Задания |
a) Ответьте по тексту о Джимми Коннорсе:
(i) Примерно в каком году Стивен Поттер выпустил свой трактат?
(ii) Кто называл Коннорса ребенком?
(iii) С кем Дик Стоктон сравнил игру против Коннорса?
b) Допишите следующий кусок текста о Джимми Коннорсе, начиная сразу после его последнего предложения.

Исходный текст |
Мир спортивных манер и
этикета с тех пор утратил свою невинность, и теперь в нем властвует лозунг
«победа любой ценой» — если не считать тех немногих, кто еще помнит заветы
праотца Адама и не поддался уговорам торговца яблоками. Точную дату того
мгновения, когда хорошие манеры вышли из моды, установить трудновато, однако
начала были заложены году этак в 1947-м, когда Стивен Поттер опубликовал
небольшой трактат под заглавием «Теория и практика игр, или Искусство победить
в Игре не плутуя». Среди многих банальных принципов, касающихся ведения игры и
методики достижения победы, там числился и такой: «Заставьте вашего соперника
ощущать, что что-то не так, пусть и не очень». Еще один гласил: «Полагайтесь на
общее правило следующего содержания: букет всегда лучше, чем вкус. И наоборот».
Возможно, лучшим мастером
этой самой науки побеждать был Джимми Коннорс, уличный боец от тенниса,
выработавший свой собственный кодекс, в котором основополагающими были правила
собственного удобства, а не хорошего тона.
Послужной список Коннорса
на корте достаточно пространен и написан крупными буквами. Вот он, голубок,
невозмутимый и горделивый, обменивается репликами с публикой. Вот, явно не
страдая избытком любезности, кривится как молокосос, переевший зеленых яблок, и
что-то бурчит. А вот, прыгая на месте как Румпельстилтскин <Злой гном,
персонаж народных сказок. (Прим. перев.)>, направляет поток едких слов в
сторону какого-нибудь там бедолаги, которому выпала участь судьи на линии.
Эти громкие слова и
неотесанные манеры предназначались для того, чтобы приносить ему победы на
корте, однако друзей подобное поведение принести едва ли могло, и большинство
представителей теннисного мира видели в Коннорсе персону, достойную осуждения.
К их числу принадлежал Том Оккер, называвший его ребенком. Обычно любезный Род
Лейвер посмеивался, утверждая, что Коннорс «наверно, считает себя шедевром
мироздания, уступающим только напитку "Севен-ап"»; а Стэн Смит высказал
свое недовольство следующим образом: «Он делает такие вещи, которые раздражают
многих людей».
Но если Коннорс и был
смесью хама и игрока, то доминировал все-таки игрок, и его прямолинейная манера
контрастировала со всеми подковерными нарушениями конвенций — с его «представлениями
о поведении игрока», как выразился Артур Эш. Обладая прямым форхендом и двумя
вариантами бэкхенда, нанося удары без лишних телодвижений, Коннорс играл, по
его собственным словам, «более компактно», чем его соперники.
У него было еще одно ценное
качество: безграничный запас энергии. Эш, описывавший его игру, подвел итог
следующим образом: «Коннорс, безусловно, наделен духом бойца. Он будет
охотиться, выкладываясь до предела». Играя в такой манере, стройный как борзая
и наделенный волчьей хваткой, Коннорс настигал мяч резким, карающим ударом или
же просто летел к нему, не касаясь ногами земли, вытаскивая явно неберущиеся
удары; или устремлялся к сетке, приняв подачу соперника, пресекая все их
ответные удары; или же просто вводил соперников в состояние оцепенения своими
быстрыми и сильными ударами. «Играть с ним, это все равно, что драться с Джо
Фрезером, — сказал телекомментатор Дик Стоктон. — Этот парень всегда нападает.

Содержимое набора |
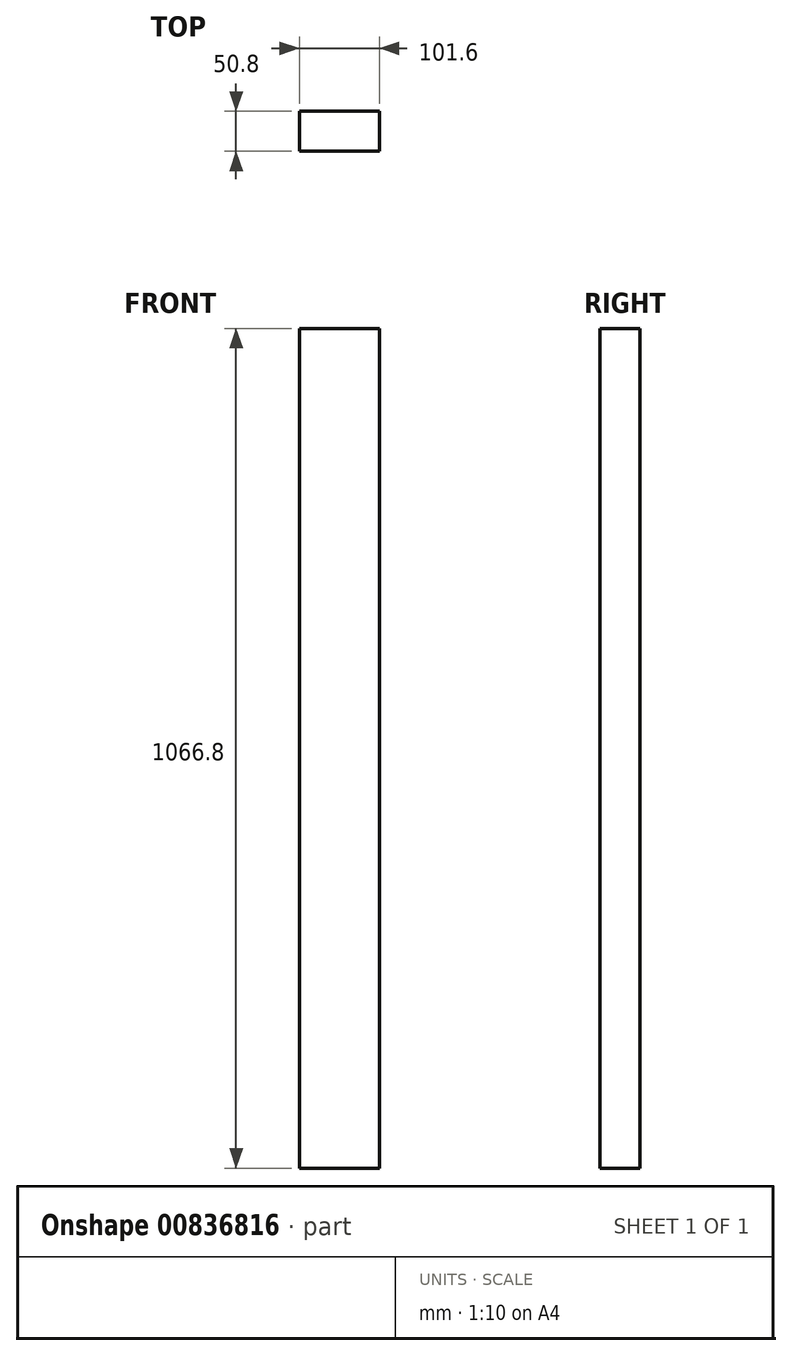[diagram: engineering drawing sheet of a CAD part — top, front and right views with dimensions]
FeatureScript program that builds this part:
annotation { "Feature Type Name" : "Feature", "Feature Type Description" : "" }
export const myFeature = defineFeature(function(context is Context, id is Id, definition is map)
    precondition{}
    {
        {
            var Q0;
            Q0=qCreatedBy(makeId("Right.planeOp"),FACE);
            var sketch = newSketch(context, id + "F0", { "sketchPlane" : qUnion([Q0])});
            skLineSegment(sketch, "E0.bottom", {"start": v(-89.3, 947.55) * mm, "end": v(-38.5, 947.55) * mm});
            skLineSegment(sketch, "E0.top", {"start": v(-89.3, -119.25) * mm, "end": v(-38.5, -119.25) * mm});
            skLineSegment(sketch, "E0.left", {"start": v(-89.3, 947.55) * mm, "end": v(-89.3, -119.25) * mm});
            skLineSegment(sketch, "E0.right", {"start": v(-38.5, 947.55) * mm, "end": v(-38.5, -119.25) * mm});
            skSolve(sketch);
        }
        {
            var Q0;
            Q0 = qSketchRegion(id + "F0", true);
            extrude(context, id + "F1", {"entities" : qUnion([Q0]), "depth" : 101.6 * mm, "offsetDistance" : 25.4 * mm});
        }
    });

Ответы |
a)
(i) Примерно в 1947 году.
(ii) Том Оккер.
(iii) С дракой с Джо Фрезером.

b)
Он никогда не расслабляется».
Коннорс усвоил свои
тигриные качества еще у колен своей матери и бабушки, ее матери. В буквальном
смысле этих слов. Познакомившись с игрой в возрасте аж двух с лишком лет, когда
управляться с ракеткой еще сложно, мелкий еще Джимми принял игру «как часть
самого себя», вспоминала его мать Глория Томпсон Коннорс, прежде выступавшая на
корте и считавшаяся тринадцатой в стране среди юниоров. И именно она вбила в
него некоторые качества, которые сделали его таким упрямым, не знающим пределов
допустимого бойцом. «Когда он был маленьким, если мне надо было сделать
попытку, я так и поступала, чего бы мне это ни стоило», — вспоминала она. А
потом еще приговаривала: «Видишь, Джимми, даже твоя мать обязана сыграть так».
Потом Коннорс вспоминал:
«У нас на заднем дворе был тренировочный корт, и я всегда играл с кем-нибудь из
них. Они всегда ездили со мной на турниры, а потом, когда я ходил в старшую
школу, заезжали за мной после школы, чтобы отвезти на тренировку».
Когда Джимми исполнилось
шестнадцать, его мать поняла, что достигла своего предела, и принялась искать в
округе человека, способного вывести ее дитятю на следующий уровень. Случилось
так, что она обратилась к услугам своего старого знакомого Панчо Сегура,
закаленного в турнирах ветерана, преподававшего в теннисном клубе
«Беверли-Хиллз», и уговорила его взять Джимми на обучение.
На Правом берегу — и
повсюду — давно считали, что в Лос-Анджелес стоит ехать лишь затем, чтобы
отточить свой бэкхенд. Именно это и сделал Джимми, и Сегура, являясь одним из
первых игроков, использовавших хватку двумя руками при бэкхенде, внес еще одно
важное измерение в неровную, но подавляющую своей мощью игру молодого человека:
патентованный бэкхенд, настолько сочный и привлекательный, что удар этот
вызывал у некоторых кулинарные ассоциации.
Джимми остался на Левом
берегу, чтобы посещать колледж. Однако после первого курса, победив в
первенстве НКАА среди одиночников, он решил, что может добиться большего,
оставил колледж и ступил на мощенную золотыми кирпичами дорогу.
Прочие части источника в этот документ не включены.